In their report in the journal JACC: Cardiovascular Imaging, the research team describes how their tiny, one of a kind device uses a probe smaller than a human hair to navigate into an actual artery. Using a technology called optical frequency-domain imaging (OFDI), the probe moves at 100 revolutions per second, and gives three-dimensional, microscopic views of patients’ coronary arteries. For the first time ever, doctors are able to see dangerous inflammation and plaque buildup that can cause heart attacks.

"This is the first human demonstration of a technique that has the potential to change how cardiologists look at coronary arteries," says Gary Tearney, MD, PhD, of the Mass General Pathology Department and the Wellman Center for Photomedicine, the study’s lead author. "The wealth of information we can now obtain will undoubtedly improve our ability to understand coronary artery disease and may allow cardiologists to treat plaque before it leads to serious problems."

Tearney’s study enrolled three patients whose detailed images reveal features associated with the type of atherosclerotic plaque that are likely to rupture and cause a heart attack. The dramatic "fly-through" views also expose calcium deposits, cells that could indicate inflammation and detailed views of the stents.
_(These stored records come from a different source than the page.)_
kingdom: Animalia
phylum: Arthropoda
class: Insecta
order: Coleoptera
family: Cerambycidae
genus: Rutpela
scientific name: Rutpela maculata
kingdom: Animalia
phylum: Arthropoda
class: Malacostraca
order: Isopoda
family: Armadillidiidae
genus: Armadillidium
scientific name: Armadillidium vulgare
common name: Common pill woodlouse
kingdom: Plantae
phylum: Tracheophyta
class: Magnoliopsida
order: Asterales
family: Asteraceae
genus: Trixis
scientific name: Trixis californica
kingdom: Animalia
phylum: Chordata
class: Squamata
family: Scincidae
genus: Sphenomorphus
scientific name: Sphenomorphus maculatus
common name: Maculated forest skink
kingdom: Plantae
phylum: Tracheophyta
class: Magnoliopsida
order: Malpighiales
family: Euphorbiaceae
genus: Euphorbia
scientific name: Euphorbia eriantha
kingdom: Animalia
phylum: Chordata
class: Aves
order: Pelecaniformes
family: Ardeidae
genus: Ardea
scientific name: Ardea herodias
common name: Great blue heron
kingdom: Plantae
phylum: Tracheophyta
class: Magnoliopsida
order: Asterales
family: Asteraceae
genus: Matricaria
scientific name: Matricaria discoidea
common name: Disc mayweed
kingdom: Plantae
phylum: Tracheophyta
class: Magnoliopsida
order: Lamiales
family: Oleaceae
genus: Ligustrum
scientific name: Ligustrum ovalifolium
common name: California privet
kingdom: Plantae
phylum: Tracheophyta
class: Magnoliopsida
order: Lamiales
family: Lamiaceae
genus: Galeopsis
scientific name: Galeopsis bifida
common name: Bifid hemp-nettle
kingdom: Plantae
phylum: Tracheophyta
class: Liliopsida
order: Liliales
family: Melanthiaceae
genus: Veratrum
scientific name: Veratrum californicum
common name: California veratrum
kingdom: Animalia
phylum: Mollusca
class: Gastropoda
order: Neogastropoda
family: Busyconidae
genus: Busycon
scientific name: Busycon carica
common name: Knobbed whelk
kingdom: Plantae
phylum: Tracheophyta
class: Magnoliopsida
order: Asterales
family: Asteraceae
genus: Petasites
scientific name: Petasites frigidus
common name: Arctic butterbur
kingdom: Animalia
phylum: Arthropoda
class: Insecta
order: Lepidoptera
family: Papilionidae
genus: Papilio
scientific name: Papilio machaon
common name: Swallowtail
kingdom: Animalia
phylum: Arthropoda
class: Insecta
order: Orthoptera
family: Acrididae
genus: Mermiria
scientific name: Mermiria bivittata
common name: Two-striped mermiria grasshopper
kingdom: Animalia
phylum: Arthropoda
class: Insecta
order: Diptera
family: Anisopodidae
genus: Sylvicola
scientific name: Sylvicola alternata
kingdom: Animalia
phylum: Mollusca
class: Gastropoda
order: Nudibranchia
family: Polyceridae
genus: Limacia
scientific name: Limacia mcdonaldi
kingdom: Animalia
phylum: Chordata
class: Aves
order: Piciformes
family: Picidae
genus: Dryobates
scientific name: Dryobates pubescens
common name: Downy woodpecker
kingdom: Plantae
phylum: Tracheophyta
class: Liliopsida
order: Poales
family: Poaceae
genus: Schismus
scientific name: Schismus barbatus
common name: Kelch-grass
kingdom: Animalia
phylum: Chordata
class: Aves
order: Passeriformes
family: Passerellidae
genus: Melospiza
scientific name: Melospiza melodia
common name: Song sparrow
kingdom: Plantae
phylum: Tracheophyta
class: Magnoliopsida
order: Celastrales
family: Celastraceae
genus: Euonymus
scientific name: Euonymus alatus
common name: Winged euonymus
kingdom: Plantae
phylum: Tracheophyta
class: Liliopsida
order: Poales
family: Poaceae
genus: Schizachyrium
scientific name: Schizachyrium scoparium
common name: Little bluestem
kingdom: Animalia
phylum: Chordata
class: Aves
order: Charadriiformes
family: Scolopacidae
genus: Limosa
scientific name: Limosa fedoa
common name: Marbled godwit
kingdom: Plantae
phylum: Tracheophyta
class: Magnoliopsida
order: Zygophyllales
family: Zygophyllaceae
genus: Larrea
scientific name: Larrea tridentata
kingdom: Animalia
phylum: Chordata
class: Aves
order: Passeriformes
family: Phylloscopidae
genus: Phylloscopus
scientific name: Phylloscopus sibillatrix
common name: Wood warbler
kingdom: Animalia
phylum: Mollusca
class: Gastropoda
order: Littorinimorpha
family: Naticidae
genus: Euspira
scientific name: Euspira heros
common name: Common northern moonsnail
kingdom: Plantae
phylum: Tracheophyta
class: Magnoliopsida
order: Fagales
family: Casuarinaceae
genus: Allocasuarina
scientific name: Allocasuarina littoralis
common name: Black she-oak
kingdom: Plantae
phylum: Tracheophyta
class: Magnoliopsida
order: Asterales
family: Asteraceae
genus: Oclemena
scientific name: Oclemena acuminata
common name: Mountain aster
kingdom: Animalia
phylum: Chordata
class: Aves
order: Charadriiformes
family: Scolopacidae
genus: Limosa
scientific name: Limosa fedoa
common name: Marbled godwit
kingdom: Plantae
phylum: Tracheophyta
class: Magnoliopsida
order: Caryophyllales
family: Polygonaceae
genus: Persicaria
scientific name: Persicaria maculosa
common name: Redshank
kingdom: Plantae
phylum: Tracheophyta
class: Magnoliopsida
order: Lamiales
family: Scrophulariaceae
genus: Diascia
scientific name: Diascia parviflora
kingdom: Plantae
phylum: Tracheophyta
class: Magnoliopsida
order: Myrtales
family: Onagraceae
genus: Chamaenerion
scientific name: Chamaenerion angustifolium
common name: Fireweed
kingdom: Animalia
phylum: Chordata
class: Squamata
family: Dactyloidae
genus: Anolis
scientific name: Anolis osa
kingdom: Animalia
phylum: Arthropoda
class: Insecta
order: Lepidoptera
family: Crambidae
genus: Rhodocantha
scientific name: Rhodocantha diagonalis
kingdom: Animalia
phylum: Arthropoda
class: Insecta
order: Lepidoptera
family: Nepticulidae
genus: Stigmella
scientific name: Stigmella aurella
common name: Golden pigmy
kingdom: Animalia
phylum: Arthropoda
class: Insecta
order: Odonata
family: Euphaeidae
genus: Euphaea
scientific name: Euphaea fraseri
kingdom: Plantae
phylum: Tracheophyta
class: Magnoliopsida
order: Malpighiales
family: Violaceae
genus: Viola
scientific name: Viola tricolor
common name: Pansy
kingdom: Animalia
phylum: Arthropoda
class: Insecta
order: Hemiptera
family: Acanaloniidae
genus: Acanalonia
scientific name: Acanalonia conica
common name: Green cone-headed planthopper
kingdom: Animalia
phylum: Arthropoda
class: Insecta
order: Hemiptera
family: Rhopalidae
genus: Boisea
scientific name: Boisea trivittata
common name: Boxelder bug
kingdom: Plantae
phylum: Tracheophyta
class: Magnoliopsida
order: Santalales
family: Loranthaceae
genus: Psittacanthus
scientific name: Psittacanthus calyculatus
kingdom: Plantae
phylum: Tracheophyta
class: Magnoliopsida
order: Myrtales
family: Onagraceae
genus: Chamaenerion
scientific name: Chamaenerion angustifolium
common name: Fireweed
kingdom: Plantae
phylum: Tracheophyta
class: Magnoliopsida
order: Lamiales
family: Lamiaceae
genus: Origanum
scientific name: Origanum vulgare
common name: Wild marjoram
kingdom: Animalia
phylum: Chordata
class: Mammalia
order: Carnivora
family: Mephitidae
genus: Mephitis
With this level of detail and visibility, clinicians would be able to see how well a stent is accepted by the body.

Tearney and his team note that these findings need to be duplicated in a larger group of patients, and the time required to process the "fly-through" images - currently several hours - needs to be reduced to provide the real-time information most useful for clinicians.

"While more work remains, the technology is advancing at a rapid pace. We expect to see commercial devices available in a one to two year time frame," says Brett Bouma, PhD, of the Wellman Center, senior author of the report. "Our goal now is to help put the pieces in place to ensure that this technique will be widely available to interventional cardiologists." The team is currently enrolling patients with coronary artery disease who undergo coronary cauterization for another clinical trial.